Commands will be of the following form:
CommandID(int), Command(string or char[]),Command Parameters

The following commands are planned(assume each would have an ID int in front of them):

Lock –Locks the display causing it to throw up a loading screen.
Unlock — Causes the display to render again
AObject, OID — Adds object
DObject, OID — Deletes object
CObject, OID — Clears the Vertexs of an object
AVert, OID, TypeV, Vertex info — Adds a Vertex
AVertL, OID, TypeV, Number of Verts, Vertex Info –Adds a list of verts
AFace, OID, TypeV, Number of Verts, Vertex Info — Adds a face to the specified object
Trans, OID, X,Y,Z — Transforms object
Scale, OID, X,Y,Z –Scales Object
Rot, OID, W, X, Y, Z — Rotates object using  Quaternion
Load, FileName –Loads the specified file.  File loader will be determined by the visualizer based on the extension of the file.  Geometry will automatically be rendered.  –This will need to return something more than a simple “ack”.

Vtype = The types of Vertex Format defined in the red book(Position, PositionColored, ect)(int)

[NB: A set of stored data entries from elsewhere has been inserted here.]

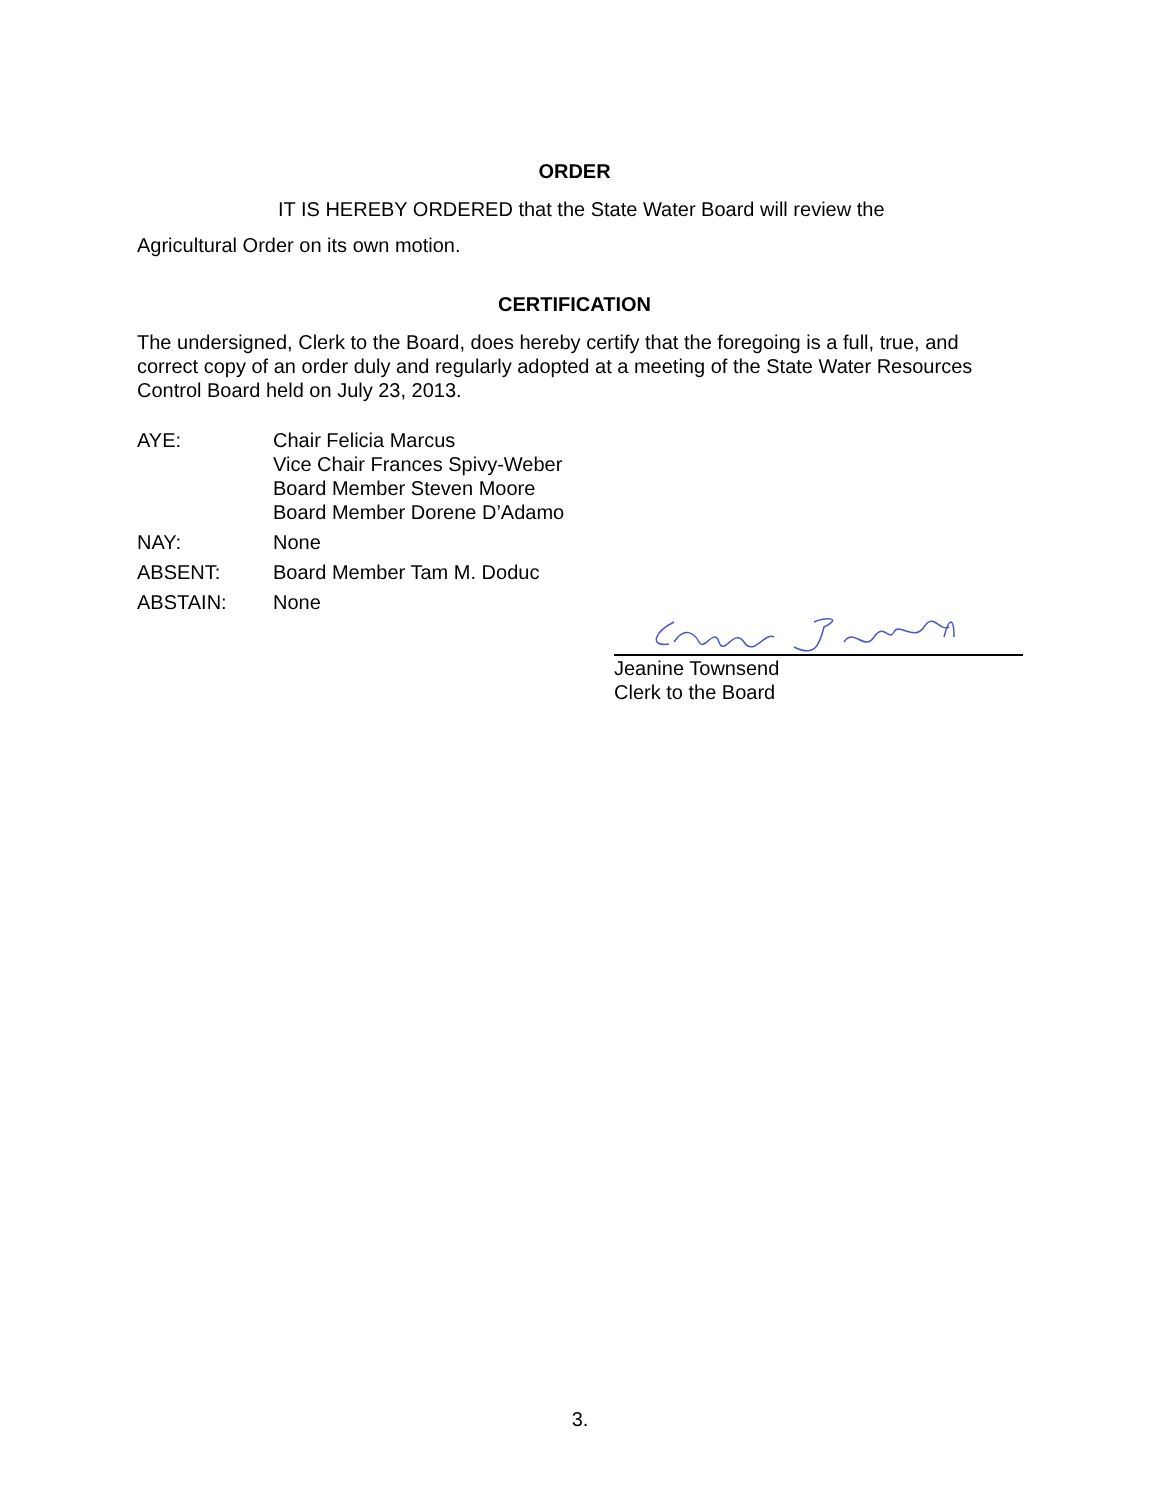ORDER
IT IS HEREBY ORDERED that the State Water Board will review the
Agricultural Order on its own motion.
CERTIFICATION
The undersigned, Clerk to the Board, does hereby certify that the foregoing is a full, true, and correct copy of an order duly and regularly adopted at a meeting of the State Water Resources Control Board held on July 23, 2013.
AYE: Chair Felicia Marcus
Vice Chair Frances Spivy-Weber
Board Member Steven Moore
Board Member Dorene D’Adamo
NAY: None
ABSENT: Board Member Tam M. Doduc
ABSTAIN: None
Jeanine Townsend
Clerk to the Board
3.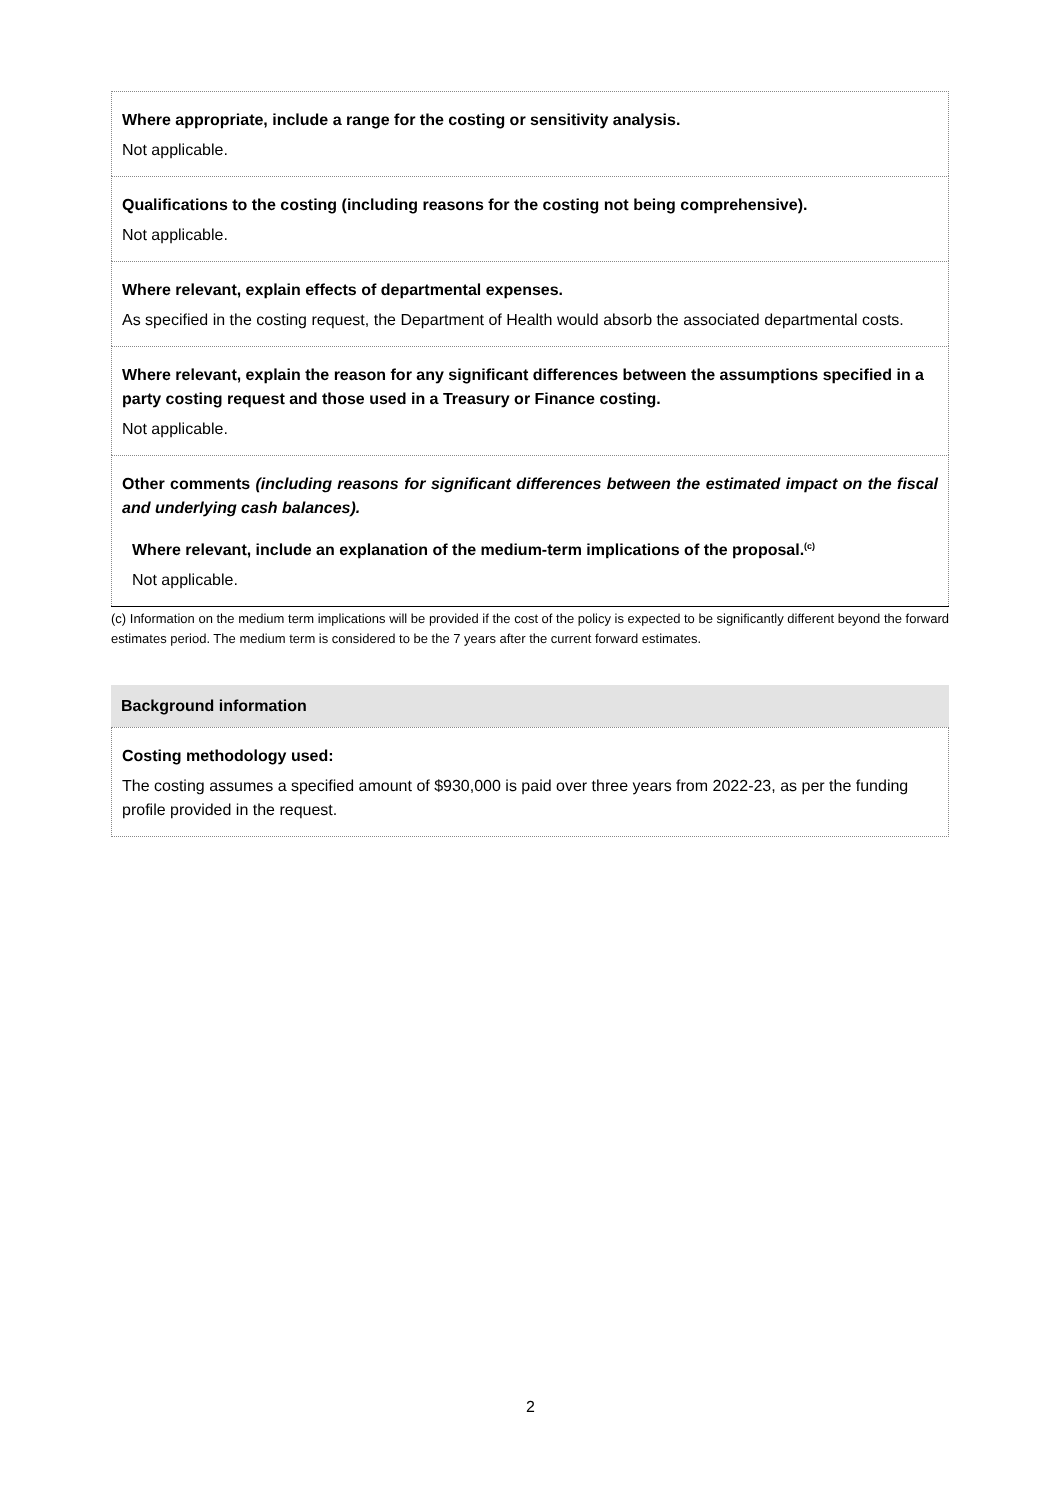Where appropriate, include a range for the costing or sensitivity analysis.
Not applicable.
Qualifications to the costing (including reasons for the costing not being comprehensive).
Not applicable.
Where relevant, explain effects of departmental expenses.
As specified in the costing request, the Department of Health would absorb the associated departmental costs.
Where relevant, explain the reason for any significant differences between the assumptions specified in a party costing request and those used in a Treasury or Finance costing.
Not applicable.
Other comments (including reasons for significant differences between the estimated impact on the fiscal and underlying cash balances).
Where relevant, include an explanation of the medium-term implications of the proposal.<sup>(c)</sup>
Not applicable.
(c) Information on the medium term implications will be provided if the cost of the policy is expected to be significantly different beyond the forward estimates period. The medium term is considered to be the 7 years after the current forward estimates.
Background information
Costing methodology used:
The costing assumes a specified amount of $930,000 is paid over three years from 2022-23, as per the funding profile provided in the request.
2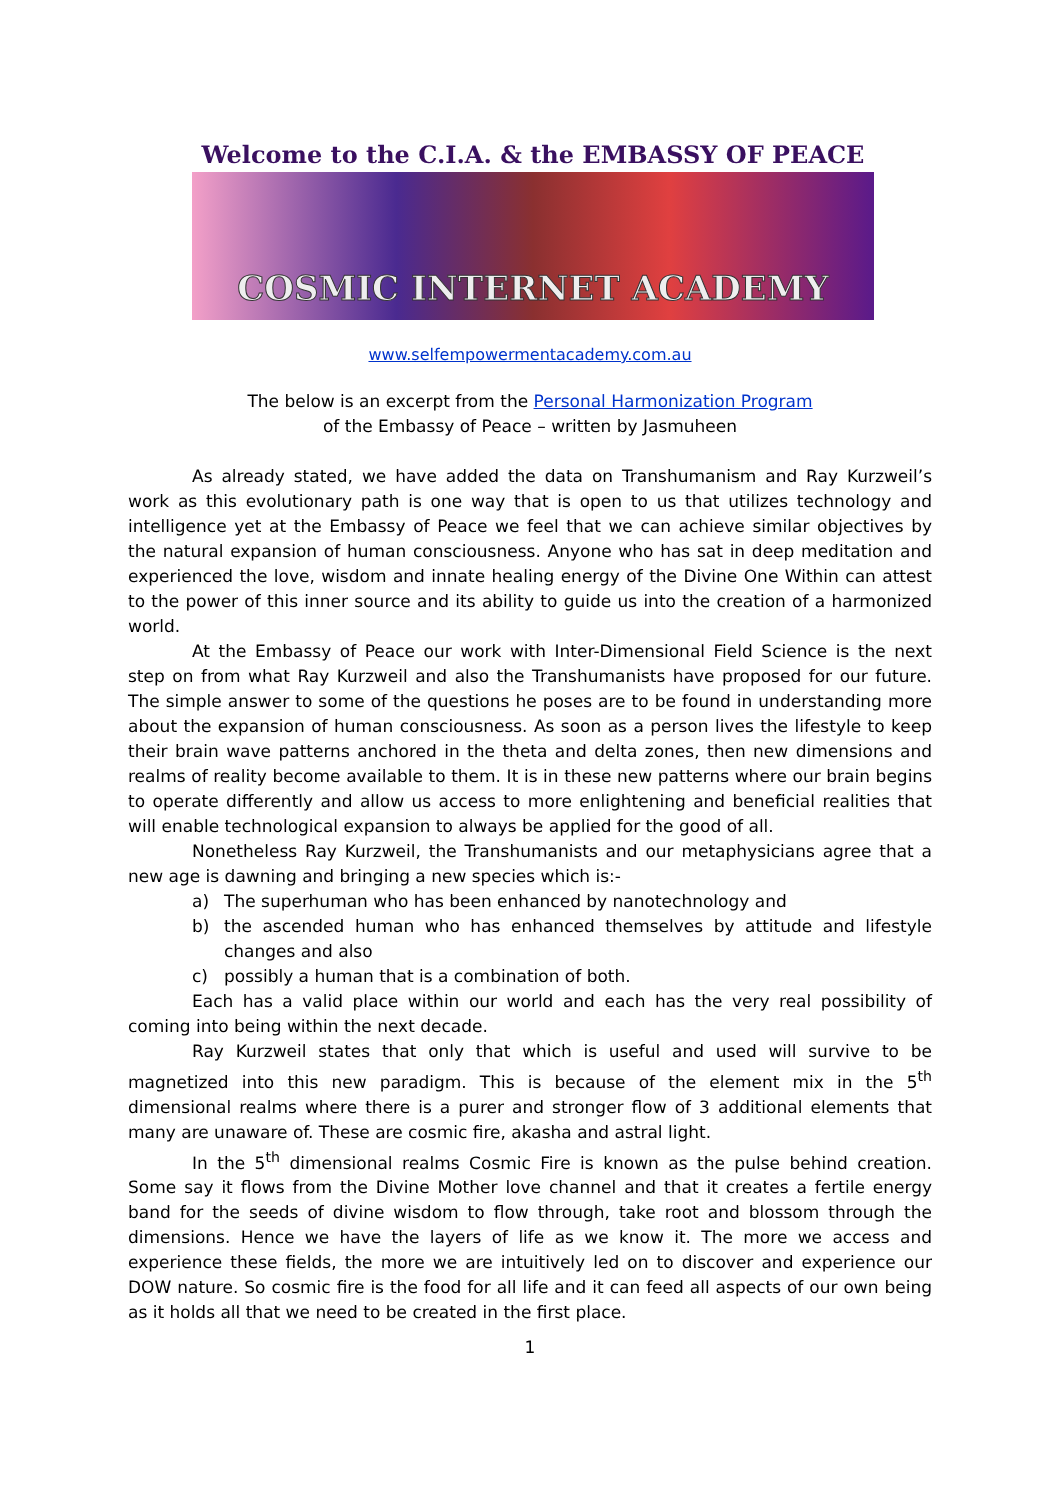Welcome to the C.I.A. & the EMBASSY OF PEACE
COSMIC INTERNET ACADEMY
www.selfempowermentacademy.com.au
The below is an excerpt from the Personal Harmonization Program
of the Embassy of Peace – written by Jasmuheen
As already stated, we have added the data on Transhumanism and Ray Kurzweil’s work as this evolutionary path is one way that is open to us that utilizes technology and intelligence yet at the Embassy of Peace we feel that we can achieve similar objectives by the natural expansion of human consciousness. Anyone who has sat in deep meditation and experienced the love, wisdom and innate healing energy of the Divine One Within can attest to the power of this inner source and its ability to guide us into the creation of a harmonized world.
At the Embassy of Peace our work with Inter-Dimensional Field Science is the next step on from what Ray Kurzweil and also the Transhumanists have proposed for our future. The simple answer to some of the questions he poses are to be found in understanding more about the expansion of human consciousness. As soon as a person lives the lifestyle to keep their brain wave patterns anchored in the theta and delta zones, then new dimensions and realms of reality become available to them. It is in these new patterns where our brain begins to operate differently and allow us access to more enlightening and beneficial realities that will enable technological expansion to always be applied for the good of all.
Nonetheless Ray Kurzweil, the Transhumanists and our metaphysicians agree that a new age is dawning and bringing a new species which is:-
a) The superhuman who has been enhanced by nanotechnology and
b) the ascended human who has enhanced themselves by attitude and lifestyle changes and also
c) possibly a human that is a combination of both.
Each has a valid place within our world and each has the very real possibility of coming into being within the next decade.
Ray Kurzweil states that only that which is useful and used will survive to be magnetized into this new paradigm. This is because of the element mix in the 5<sup>th</sup> dimensional realms where there is a purer and stronger flow of 3 additional elements that many are unaware of. These are cosmic fire, akasha and astral light.
In the 5<sup>th</sup> dimensional realms Cosmic Fire is known as the pulse behind creation. Some say it flows from the Divine Mother love channel and that it creates a fertile energy band for the seeds of divine wisdom to flow through, take root and blossom through the dimensions. Hence we have the layers of life as we know it. The more we access and experience these fields, the more we are intuitively led on to discover and experience our DOW nature. So cosmic fire is the food for all life and it can feed all aspects of our own being as it holds all that we need to be created in the first place.
1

OID – Object ID Number(double)

Right now everything is in asci for the ease of debugging but a parrallel binary format should be trivial to debug since each component of a command can be defined to be a specific size and then encoded into a binary format.

6/30/08

Tuesday, July 1st, 2008

Back from vacation and just cleared off a major bug that was snagging up the port to C++.  Apparently the C++ standard library classes require that you follow very specific methods for setting up copy constructors which my Region class wasn’t.(I think it was either a visibility problem or an improperly declared parameter)  I never was able to get it to work it to work with my custom construct so I implemented a workaround to do my needed deep copy while letting the default provided copy constructor do what it need to make vector work.  It is an ugly solution but it allowed me to make foward progress which is the main thing.